Exercise aim: In the entries below, some lines hold the string "begin"; please say how many, giving the number and nothing else.

Data listing:
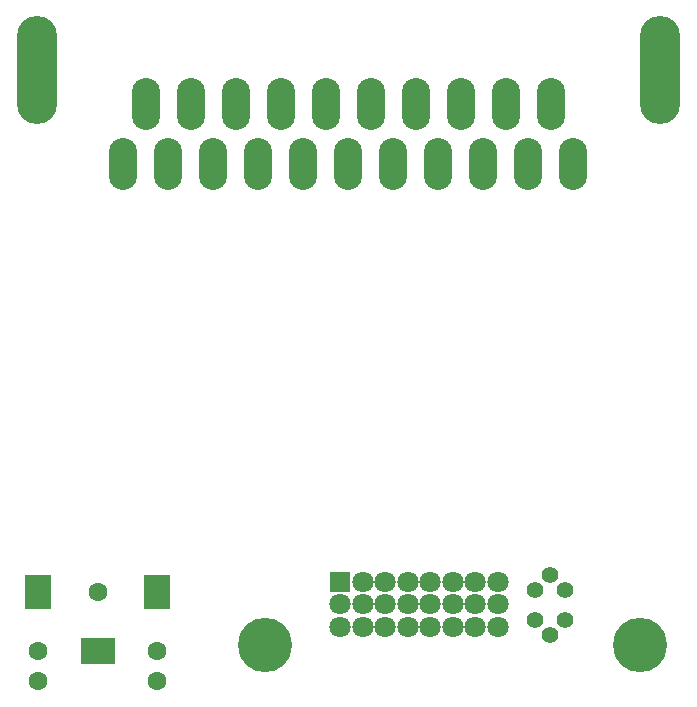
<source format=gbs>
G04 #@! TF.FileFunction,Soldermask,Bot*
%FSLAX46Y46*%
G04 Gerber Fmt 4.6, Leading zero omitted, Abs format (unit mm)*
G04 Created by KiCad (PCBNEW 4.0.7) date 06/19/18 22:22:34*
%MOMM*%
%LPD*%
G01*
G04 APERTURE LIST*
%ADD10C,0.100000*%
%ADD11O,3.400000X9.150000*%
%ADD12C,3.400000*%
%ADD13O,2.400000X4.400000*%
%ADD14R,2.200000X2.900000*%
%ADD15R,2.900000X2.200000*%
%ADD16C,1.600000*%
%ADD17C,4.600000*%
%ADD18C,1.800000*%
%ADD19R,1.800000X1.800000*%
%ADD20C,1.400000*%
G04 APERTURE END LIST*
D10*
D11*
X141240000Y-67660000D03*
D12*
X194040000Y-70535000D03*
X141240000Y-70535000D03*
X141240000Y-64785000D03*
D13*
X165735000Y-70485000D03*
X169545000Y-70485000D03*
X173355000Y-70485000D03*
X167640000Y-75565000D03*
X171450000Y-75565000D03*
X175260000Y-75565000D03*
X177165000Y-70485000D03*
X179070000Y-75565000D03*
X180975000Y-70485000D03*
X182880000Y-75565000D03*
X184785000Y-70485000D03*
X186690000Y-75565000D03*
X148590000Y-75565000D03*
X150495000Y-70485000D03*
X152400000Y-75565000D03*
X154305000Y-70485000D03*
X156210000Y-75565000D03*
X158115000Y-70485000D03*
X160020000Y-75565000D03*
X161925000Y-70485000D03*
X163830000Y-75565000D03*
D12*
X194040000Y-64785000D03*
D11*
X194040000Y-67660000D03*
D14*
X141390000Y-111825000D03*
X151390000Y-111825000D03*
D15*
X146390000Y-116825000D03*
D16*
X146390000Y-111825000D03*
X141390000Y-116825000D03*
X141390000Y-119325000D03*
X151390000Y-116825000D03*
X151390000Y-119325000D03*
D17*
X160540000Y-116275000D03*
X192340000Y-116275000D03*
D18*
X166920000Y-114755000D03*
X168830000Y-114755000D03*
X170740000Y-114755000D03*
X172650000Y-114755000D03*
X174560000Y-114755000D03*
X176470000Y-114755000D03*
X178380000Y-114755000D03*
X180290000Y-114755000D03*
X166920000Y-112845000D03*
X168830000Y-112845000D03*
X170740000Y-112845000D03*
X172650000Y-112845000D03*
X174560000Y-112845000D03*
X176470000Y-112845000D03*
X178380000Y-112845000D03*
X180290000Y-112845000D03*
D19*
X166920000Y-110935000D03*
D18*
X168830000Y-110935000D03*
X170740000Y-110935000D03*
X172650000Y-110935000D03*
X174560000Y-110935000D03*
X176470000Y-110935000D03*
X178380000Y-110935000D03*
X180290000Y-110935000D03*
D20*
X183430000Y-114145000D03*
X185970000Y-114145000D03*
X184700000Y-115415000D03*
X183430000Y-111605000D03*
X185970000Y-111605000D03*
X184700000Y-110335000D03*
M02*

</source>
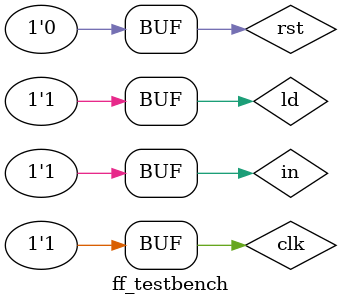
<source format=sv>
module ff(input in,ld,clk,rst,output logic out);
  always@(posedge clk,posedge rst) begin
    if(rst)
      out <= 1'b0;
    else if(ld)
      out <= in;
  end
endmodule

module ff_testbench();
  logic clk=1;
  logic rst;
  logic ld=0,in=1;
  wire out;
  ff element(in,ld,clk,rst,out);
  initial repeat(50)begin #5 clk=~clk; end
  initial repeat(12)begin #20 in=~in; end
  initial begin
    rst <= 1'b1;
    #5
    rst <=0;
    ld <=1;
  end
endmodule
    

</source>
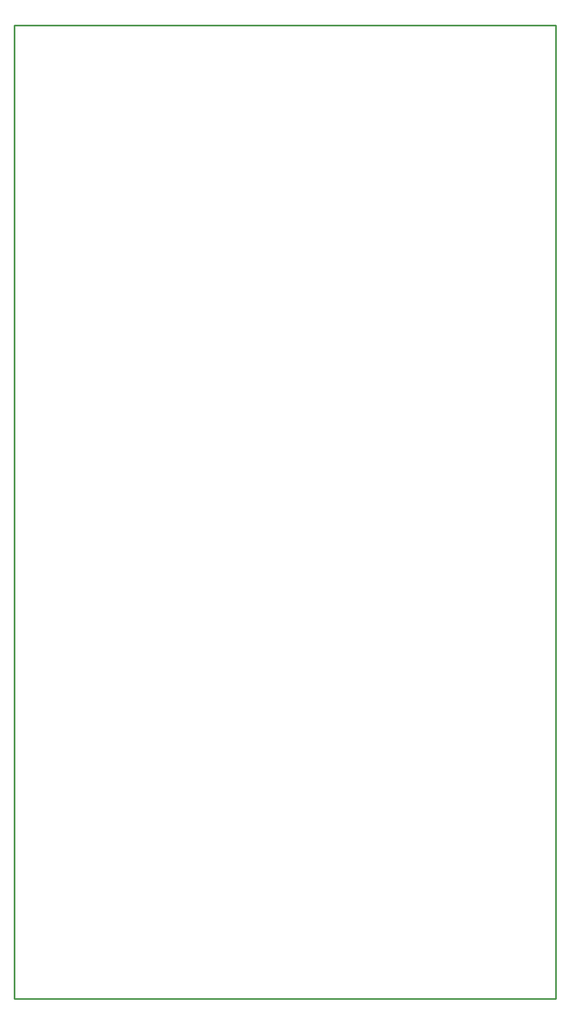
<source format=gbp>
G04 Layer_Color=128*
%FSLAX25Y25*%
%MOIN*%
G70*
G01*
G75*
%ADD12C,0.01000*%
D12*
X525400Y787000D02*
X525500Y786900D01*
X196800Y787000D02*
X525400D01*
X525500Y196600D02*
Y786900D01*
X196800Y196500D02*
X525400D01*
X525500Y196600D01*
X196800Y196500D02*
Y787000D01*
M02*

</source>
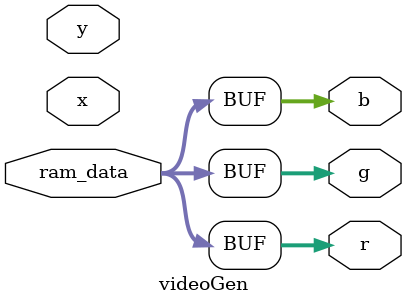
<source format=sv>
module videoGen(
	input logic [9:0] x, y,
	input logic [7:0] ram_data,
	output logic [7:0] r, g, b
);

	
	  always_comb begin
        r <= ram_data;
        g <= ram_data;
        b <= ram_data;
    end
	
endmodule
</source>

* * *

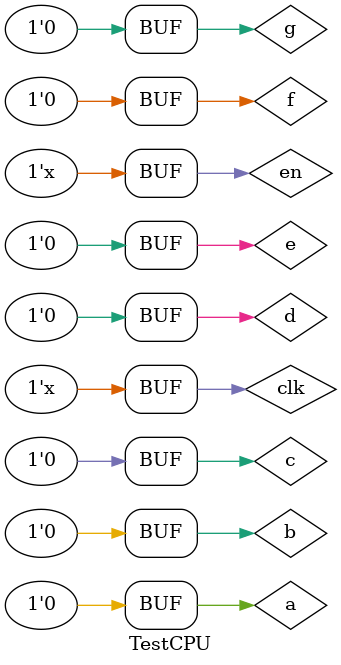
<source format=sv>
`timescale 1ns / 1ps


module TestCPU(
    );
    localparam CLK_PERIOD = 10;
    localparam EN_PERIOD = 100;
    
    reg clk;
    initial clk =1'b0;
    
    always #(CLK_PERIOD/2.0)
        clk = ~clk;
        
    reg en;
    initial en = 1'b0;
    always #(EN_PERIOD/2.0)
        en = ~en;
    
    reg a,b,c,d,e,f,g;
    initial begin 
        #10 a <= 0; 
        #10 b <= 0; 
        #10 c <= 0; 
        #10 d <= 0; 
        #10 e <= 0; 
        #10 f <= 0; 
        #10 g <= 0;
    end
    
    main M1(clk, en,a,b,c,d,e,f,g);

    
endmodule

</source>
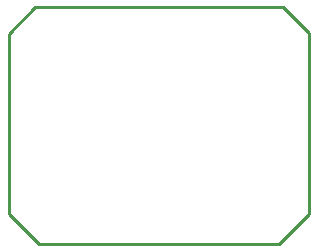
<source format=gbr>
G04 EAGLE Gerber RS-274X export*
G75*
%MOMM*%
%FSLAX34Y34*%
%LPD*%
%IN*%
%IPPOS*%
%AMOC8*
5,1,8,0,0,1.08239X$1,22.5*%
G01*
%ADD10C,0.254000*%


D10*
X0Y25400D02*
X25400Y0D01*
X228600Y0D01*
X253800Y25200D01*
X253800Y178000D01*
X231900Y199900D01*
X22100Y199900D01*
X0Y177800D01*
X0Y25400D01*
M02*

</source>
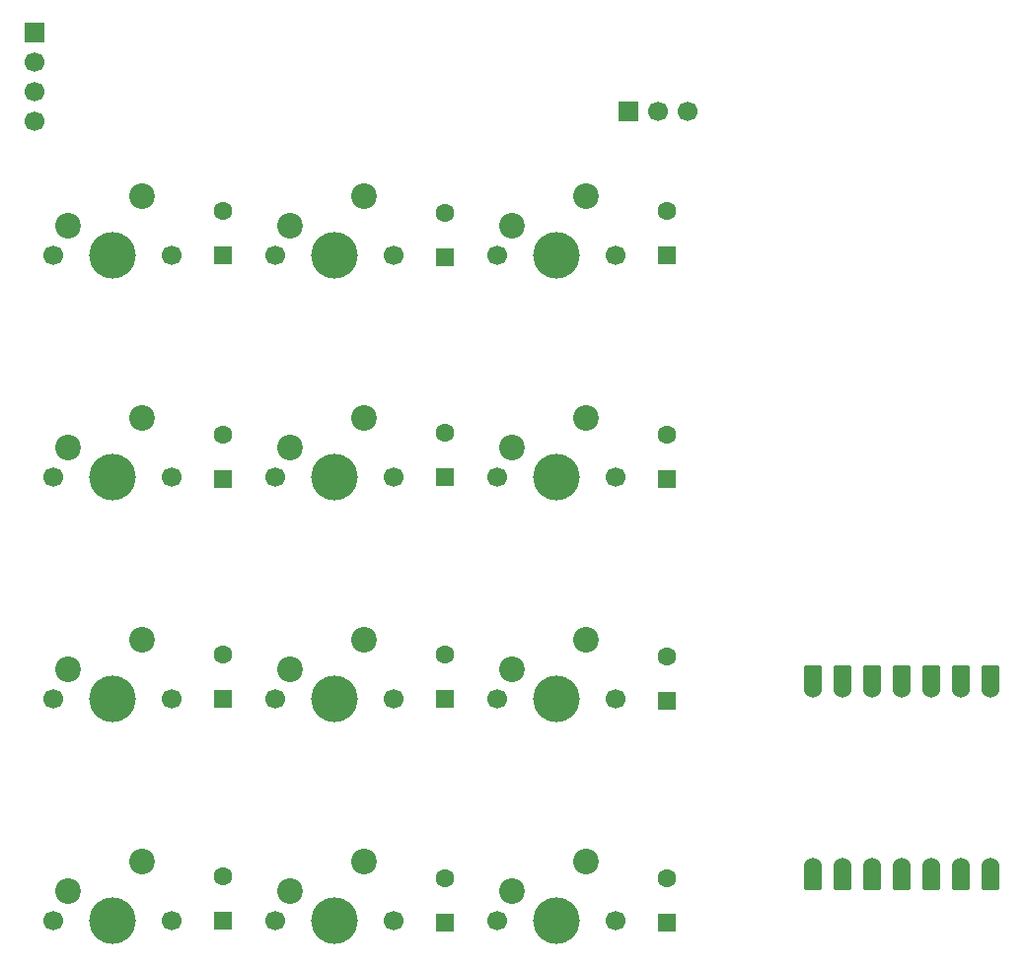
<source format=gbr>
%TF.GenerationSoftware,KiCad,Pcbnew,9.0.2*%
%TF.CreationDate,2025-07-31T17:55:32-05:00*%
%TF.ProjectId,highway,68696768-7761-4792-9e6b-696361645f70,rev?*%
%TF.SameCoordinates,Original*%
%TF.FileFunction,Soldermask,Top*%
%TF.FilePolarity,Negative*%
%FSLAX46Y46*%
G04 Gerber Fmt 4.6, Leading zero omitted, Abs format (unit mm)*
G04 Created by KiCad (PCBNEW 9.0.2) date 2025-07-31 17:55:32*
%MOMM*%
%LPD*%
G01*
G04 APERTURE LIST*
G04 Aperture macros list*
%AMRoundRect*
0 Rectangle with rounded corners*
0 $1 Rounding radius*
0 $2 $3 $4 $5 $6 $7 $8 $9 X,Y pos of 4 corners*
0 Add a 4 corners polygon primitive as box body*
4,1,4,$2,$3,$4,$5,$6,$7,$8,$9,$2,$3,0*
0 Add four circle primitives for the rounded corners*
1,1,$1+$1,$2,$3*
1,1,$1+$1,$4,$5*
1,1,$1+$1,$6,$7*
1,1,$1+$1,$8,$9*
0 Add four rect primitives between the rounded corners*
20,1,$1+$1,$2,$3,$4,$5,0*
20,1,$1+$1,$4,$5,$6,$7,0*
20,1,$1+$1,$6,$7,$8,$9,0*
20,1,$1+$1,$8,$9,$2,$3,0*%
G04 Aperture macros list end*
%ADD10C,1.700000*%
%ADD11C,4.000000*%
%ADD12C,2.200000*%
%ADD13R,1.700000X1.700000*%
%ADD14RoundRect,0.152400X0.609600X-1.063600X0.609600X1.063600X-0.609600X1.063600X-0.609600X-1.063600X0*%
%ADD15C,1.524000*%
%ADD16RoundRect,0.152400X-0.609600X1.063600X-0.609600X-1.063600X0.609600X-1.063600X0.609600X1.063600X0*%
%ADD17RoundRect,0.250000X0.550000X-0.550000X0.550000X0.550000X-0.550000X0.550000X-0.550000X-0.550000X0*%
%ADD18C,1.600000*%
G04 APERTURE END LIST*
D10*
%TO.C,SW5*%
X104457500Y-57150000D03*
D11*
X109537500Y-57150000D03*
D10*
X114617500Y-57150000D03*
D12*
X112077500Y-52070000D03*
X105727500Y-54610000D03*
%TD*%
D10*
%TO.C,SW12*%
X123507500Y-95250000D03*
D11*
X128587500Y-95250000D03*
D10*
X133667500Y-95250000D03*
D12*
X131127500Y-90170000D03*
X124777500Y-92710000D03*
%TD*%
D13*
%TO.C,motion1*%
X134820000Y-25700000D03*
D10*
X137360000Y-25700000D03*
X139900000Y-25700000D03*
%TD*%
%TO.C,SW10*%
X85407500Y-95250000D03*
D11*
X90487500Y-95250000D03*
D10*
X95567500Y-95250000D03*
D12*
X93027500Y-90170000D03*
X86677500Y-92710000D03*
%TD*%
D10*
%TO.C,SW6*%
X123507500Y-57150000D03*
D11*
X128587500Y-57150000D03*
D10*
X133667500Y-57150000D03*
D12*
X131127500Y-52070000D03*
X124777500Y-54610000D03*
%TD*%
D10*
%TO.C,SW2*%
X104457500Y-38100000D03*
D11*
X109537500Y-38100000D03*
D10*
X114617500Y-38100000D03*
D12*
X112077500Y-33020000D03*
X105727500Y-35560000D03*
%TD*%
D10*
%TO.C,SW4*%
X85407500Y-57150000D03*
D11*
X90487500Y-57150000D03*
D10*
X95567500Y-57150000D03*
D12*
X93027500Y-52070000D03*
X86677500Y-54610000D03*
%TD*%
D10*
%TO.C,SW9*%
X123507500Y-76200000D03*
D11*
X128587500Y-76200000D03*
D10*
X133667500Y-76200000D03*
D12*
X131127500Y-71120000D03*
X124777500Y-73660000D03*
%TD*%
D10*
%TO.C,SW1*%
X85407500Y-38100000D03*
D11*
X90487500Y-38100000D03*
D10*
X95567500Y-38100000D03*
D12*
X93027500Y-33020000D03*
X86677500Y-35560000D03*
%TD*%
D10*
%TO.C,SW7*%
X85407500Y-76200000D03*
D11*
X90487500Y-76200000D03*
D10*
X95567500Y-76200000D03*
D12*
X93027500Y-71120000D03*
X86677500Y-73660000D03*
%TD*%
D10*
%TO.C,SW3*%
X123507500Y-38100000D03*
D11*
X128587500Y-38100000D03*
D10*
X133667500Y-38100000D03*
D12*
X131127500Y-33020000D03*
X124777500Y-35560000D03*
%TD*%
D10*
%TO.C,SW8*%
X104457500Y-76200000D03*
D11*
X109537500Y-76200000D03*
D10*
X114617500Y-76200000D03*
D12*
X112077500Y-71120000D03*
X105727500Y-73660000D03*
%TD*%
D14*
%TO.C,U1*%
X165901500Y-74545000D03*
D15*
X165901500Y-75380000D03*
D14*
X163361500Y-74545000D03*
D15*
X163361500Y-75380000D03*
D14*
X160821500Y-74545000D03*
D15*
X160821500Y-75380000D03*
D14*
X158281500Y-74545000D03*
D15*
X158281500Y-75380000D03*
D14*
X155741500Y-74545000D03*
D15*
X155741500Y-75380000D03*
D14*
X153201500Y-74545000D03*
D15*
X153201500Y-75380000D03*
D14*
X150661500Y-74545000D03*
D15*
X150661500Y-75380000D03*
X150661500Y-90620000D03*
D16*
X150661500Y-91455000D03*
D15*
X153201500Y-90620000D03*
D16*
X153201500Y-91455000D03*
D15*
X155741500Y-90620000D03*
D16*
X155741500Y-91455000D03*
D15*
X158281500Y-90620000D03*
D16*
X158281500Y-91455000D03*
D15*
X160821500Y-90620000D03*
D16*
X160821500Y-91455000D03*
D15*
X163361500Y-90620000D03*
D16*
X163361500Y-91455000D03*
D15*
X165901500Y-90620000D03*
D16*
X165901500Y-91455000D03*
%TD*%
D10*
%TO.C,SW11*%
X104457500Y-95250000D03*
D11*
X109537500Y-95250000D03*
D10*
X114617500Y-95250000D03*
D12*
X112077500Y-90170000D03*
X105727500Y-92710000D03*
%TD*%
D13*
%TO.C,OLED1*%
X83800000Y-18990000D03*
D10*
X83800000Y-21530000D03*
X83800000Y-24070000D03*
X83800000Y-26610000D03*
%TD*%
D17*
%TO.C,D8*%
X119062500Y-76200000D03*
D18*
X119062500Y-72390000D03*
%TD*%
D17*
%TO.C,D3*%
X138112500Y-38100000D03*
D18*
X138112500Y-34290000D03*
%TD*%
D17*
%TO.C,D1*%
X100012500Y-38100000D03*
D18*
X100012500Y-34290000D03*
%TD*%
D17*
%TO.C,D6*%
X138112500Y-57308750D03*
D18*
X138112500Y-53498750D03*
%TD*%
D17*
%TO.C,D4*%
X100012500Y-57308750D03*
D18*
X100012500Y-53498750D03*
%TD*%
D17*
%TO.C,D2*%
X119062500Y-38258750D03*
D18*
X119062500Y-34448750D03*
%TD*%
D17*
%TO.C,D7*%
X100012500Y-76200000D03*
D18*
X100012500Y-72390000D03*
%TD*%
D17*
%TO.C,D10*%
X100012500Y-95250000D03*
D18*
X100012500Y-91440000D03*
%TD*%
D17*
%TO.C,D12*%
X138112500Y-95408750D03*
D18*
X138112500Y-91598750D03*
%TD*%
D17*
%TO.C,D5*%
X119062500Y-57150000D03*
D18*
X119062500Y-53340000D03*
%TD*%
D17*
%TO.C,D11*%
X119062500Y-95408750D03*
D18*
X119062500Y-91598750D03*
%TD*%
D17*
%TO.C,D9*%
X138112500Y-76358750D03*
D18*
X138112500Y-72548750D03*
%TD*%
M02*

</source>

Completed exercise: 6